The Debt Collective acquired the debt through a sister entity known as the Rolling Jubilee, a nonprofit that buys and discharges medical, carceral and other forms of consumer debt.

Bennett College pulled $1.7 million in student debts the college had sent to collections and instead allowed the Rolling Jubilee to buy it. That price? $50,000, or about three cents on the dollar. That meant the college forfeited its ability to collect on the overdue bills, but Walsh said she was excited to be able to cancel the debt for the former students.

Brewington said the group had started contacting the former students who had benefited from the relief this week to let them know they no longer owed any money. One account was connected to charges from 1996.

The debts cleared included charges for tuition costs, unpaid parking tickets or overdue library fees.

The college has a policy of holding of withholding academic transcripts for students with overdue accounts.
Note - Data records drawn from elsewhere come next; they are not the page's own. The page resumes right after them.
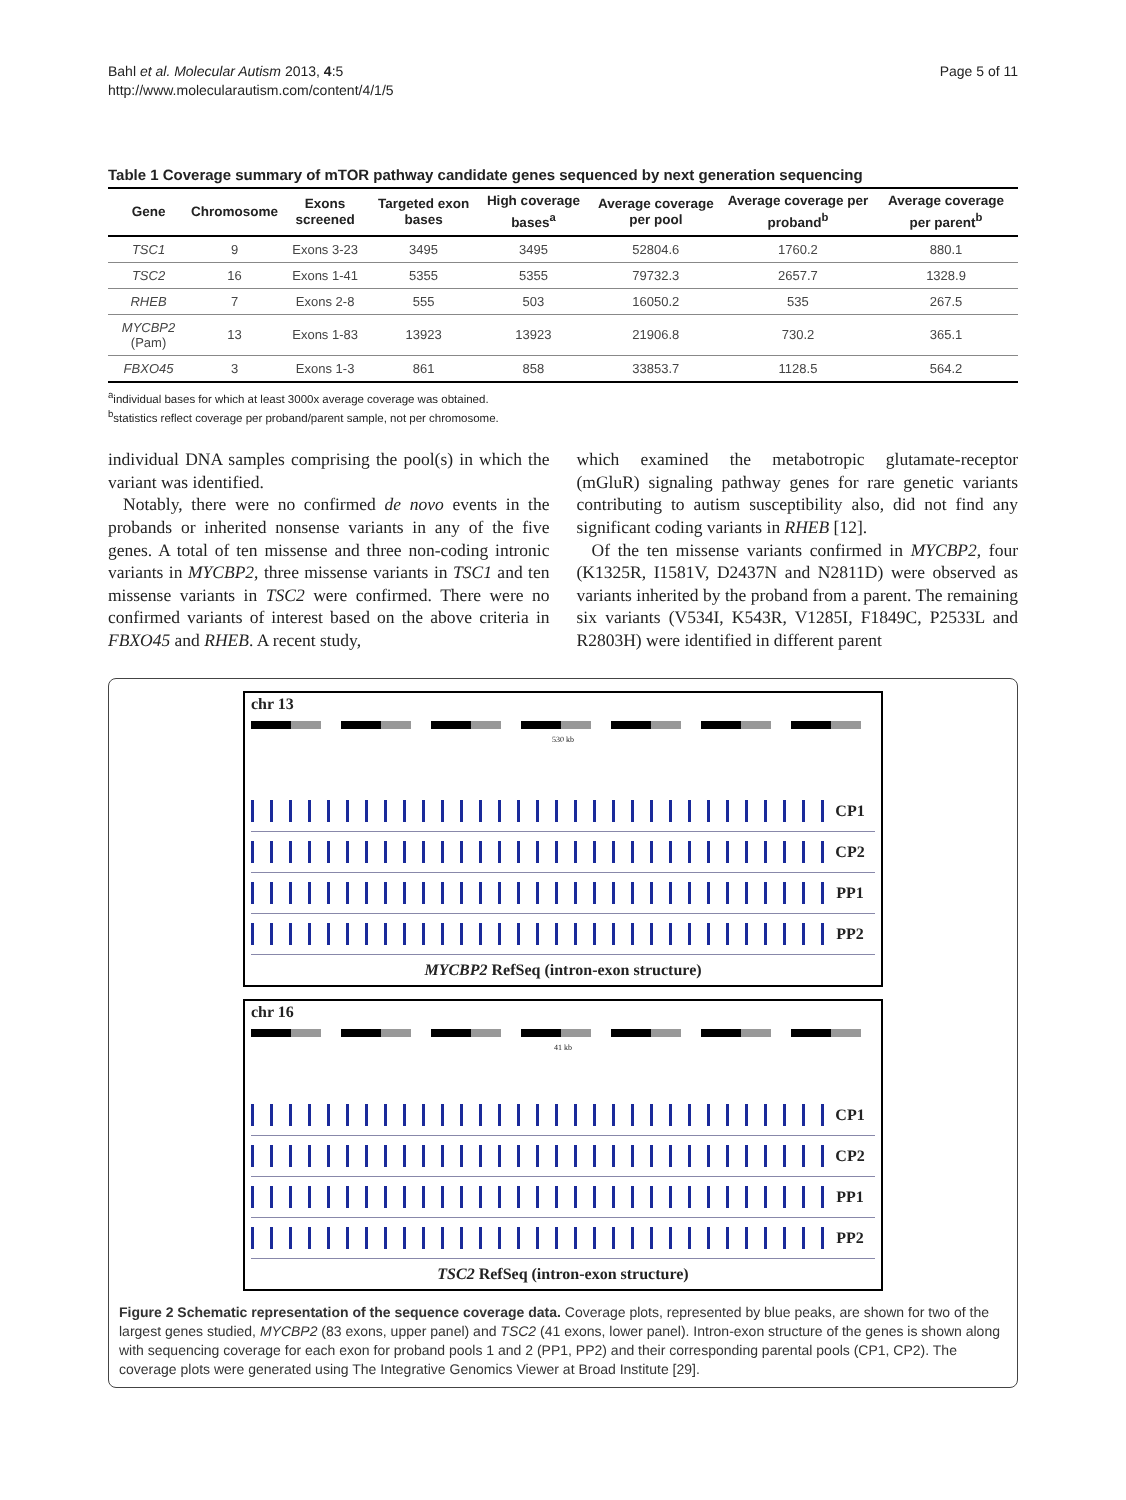Bahl et al. Molecular Autism 2013, 4:5
http://www.molecularautism.com/content/4/1/5
Page 5 of 11
Table 1 Coverage summary of mTOR pathway candidate genes sequenced by next generation sequencing
| Gene | Chromosome | Exons screened | Targeted exon bases | High coverage bases<sup>a</sup> | Average coverage per pool | Average coverage per proband<sup>b</sup> | Average coverage per parent<sup>b</sup> |
| --- | --- | --- | --- | --- | --- | --- | --- |
| TSC1 | 9 | Exons 3-23 | 3495 | 3495 | 52804.6 | 1760.2 | 880.1 |
| TSC2 | 16 | Exons 1-41 | 5355 | 5355 | 79732.3 | 2657.7 | 1328.9 |
| RHEB | 7 | Exons 2-8 | 555 | 503 | 16050.2 | 535 | 267.5 |
| MYCBP2 (Pam) | 13 | Exons 1-83 | 13923 | 13923 | 21906.8 | 730.2 | 365.1 |
| FBXO45 | 3 | Exons 1-3 | 861 | 858 | 33853.7 | 1128.5 | 564.2 |
<sup>a</sup> individual bases for which at least 3000x average coverage was obtained.
<sup>b</sup> statistics reflect coverage per proband/parent sample, not per chromosome.
individual DNA samples comprising the pool(s) in which the variant was identified.
Notably, there were no confirmed de novo events in the probands or inherited nonsense variants in any of the five genes. A total of ten missense and three non-coding intronic variants in MYCBP2, three missense variants in TSC1 and ten missense variants in TSC2 were confirmed. There were no confirmed variants of interest based on the above criteria in FBXO45 and RHEB. A recent study,
which examined the metabotropic glutamate-receptor (mGluR) signaling pathway genes for rare genetic variants contributing to autism susceptibility also, did not find any significant coding variants in RHEB [12].
Of the ten missense variants confirmed in MYCBP2, four (K1325R, I1581V, D2437N and N2811D) were observed as variants inherited by the proband from a parent. The remaining six variants (V534I, K543R, V1285I, F1849C, P2533L and R2803H) were identified in different parent
chr 13
530 kb
CP1
CP2
PP1
PP2
MYCBP2 RefSeq (intron-exon structure)
chr 16
41 kb
CP1
CP2
PP1
PP2
TSC2 RefSeq (intron-exon structure)
Figure 2 Schematic representation of the sequence coverage data. Coverage plots, represented by blue peaks, are shown for two of the largest genes studied, MYCBP2 (83 exons, upper panel) and TSC2 (41 exons, lower panel). Intron-exon structure of the genes is shown along with sequencing coverage for each exon for proband pools 1 and 2 (PP1, PP2) and their corresponding parental pools (CP1, CP2). The coverage plots were generated using The Integrative Genomics Viewer at Broad Institute [29].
For those who hadn't finished their studies, that could impede their ability to transfer their credits to other colleges and earn a degree.
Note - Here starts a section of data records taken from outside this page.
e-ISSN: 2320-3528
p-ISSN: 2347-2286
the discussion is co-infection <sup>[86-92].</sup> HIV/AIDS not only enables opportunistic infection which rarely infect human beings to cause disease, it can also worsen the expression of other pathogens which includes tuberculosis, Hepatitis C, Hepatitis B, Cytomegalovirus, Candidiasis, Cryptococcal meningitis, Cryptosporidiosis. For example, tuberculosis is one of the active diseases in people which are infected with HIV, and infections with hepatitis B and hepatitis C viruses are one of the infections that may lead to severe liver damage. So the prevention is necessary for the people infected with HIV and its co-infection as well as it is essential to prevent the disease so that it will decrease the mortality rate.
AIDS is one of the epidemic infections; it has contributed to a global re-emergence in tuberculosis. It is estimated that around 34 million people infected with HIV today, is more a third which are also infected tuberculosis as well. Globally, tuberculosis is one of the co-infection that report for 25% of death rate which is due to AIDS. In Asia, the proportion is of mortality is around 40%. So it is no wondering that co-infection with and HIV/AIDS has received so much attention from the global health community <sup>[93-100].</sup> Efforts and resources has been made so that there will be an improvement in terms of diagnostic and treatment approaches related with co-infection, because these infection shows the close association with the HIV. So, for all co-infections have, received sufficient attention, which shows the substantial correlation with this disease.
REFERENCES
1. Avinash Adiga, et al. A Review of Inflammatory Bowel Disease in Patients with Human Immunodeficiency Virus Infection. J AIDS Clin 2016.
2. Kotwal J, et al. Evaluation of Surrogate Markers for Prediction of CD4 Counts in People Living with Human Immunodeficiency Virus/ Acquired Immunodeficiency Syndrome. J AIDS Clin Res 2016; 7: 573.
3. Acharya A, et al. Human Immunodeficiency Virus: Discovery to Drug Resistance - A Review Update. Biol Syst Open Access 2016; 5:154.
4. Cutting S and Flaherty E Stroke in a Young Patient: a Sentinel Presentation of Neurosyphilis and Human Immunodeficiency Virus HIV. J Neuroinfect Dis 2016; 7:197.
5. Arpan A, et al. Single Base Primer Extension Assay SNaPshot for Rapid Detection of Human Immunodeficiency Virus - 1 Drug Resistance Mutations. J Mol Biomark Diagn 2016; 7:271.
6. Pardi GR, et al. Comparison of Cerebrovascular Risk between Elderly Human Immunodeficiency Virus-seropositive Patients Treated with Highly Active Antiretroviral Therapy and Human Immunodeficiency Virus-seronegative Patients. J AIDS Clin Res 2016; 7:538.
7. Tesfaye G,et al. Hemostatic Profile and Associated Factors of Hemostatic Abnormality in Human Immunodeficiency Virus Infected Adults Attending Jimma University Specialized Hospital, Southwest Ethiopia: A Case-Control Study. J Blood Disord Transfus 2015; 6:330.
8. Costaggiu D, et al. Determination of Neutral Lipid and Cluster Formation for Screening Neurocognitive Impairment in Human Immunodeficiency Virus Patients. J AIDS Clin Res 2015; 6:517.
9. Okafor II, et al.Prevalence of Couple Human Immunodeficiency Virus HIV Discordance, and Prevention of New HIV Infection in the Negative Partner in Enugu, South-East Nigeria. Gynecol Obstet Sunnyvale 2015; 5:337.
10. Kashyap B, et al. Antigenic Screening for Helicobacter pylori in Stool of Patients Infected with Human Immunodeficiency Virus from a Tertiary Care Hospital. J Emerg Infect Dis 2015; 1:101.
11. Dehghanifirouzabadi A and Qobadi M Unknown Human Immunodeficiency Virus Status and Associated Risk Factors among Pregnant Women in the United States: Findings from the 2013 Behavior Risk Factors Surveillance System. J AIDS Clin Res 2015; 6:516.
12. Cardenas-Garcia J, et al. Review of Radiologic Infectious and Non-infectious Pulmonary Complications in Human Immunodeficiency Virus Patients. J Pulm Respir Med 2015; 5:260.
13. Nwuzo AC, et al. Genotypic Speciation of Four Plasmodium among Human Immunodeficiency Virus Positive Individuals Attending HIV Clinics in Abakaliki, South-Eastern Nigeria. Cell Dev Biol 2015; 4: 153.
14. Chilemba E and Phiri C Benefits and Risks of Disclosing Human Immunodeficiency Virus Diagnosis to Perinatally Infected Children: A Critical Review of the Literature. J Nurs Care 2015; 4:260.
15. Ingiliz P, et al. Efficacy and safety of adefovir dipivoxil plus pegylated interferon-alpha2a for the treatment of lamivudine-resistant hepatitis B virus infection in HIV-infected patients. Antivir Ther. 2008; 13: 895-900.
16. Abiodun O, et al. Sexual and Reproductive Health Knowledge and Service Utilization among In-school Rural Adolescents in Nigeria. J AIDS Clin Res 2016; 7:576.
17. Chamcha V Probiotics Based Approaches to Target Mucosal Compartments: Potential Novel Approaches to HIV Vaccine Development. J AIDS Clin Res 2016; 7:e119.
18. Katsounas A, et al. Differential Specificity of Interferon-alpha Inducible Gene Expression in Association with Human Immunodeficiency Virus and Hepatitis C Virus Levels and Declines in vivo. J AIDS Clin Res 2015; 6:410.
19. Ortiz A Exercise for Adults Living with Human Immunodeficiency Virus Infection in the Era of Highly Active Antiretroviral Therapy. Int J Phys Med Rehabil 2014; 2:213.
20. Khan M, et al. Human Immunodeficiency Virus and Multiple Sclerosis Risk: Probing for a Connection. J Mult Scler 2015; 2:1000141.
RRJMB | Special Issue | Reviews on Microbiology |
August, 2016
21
Debt can prevent students from getting a degree

The amount of student debt was shocking to Walsh because it went against the college's goals of trying to improve the economic standing of its students.

"This was kind of a punch in the gut," she said. "This is exactly the kind of thing that gets in the way of women being successful."

Walsh said the gift prompted the college to start revising its policy of withholding transcripts over unpaid debts.

Suzette Trotmon, 34, had already suffered the consequences of that rule. She was one of the hundreds of borrowers to receive relief, though she was initially suspicious when a Debt Collective representative called her to share the news.

"I asked him if he was lying," Trotmon said. "It's more than I could ask for, especially on a Wednesday when I am about to have dinner with my family. That's good news, you don't get that every day."

Trotmon, who works part-time at the Boys and Girls Club and cares for her two-year-old child, attended Bennett for a year in 2005, and described it "as one of the best experiences in her life." The college paired her with an older student as a mentor, and she appreciated the campus' traditions. But expected support from her family didn't materialize for her second year, and she said she couldn't continue her studies or pay the current bill.

The debt not only prevented her from finishing college then, but it stalled her efforts to complete her degree later. She tried to enroll in community college programs in Baltimore, but she couldn't access her academic transcript to prove what classes she had already taken. That meant starting over, which felt discouraging and costly. 

But the wiping of her debt, about $2,000, should make it easier to resume her studies, Trotmon said. And the cleared debt will help her credit score.

Bennett College is a women's HBCU in Greensboro, North Carolina, one of only two in the nation. The college and the Debt Collective recently worked together to clear the overdue balances on nearly 500 former students' accounts.
Bennett College is a women's HBCU in Greensboro, North Carolina, one of only two in the nation. The college and the Debt Collective recently worked together to clear the overdue balances on nearly 500 former students' accounts.

Bennett is one of many colleges rethinking how it treats students who owe money. Education Secretary Miguel Cardona has called on universities to end the practice of withholding transcripts over unpaid debts following reporting from GBH News and the Hechinger Report. And the Education Department has said colleges and universities can use emergency stimulus money tied to the pandemic to wipe these debts.

The Debt Collective’s model for eliminating student debts isn’t going to solve the debt crisis. Rather, Brewington said, the group’s hope is to highlight how cheaply and easily debt can be cleared.

"We are shouting from the rooftops that this is something the government should be doing, not a group of activists from Occupy Wall Street," he said.

And there are limits to the collective's work. They don't have the funding to pay off federal student loans, a reality Trotmon knows well. She still has $10,000 in federal student loan debt, and she favors mass cancelation.

"In a lot of situations, people don't even get a chance to finish," she said.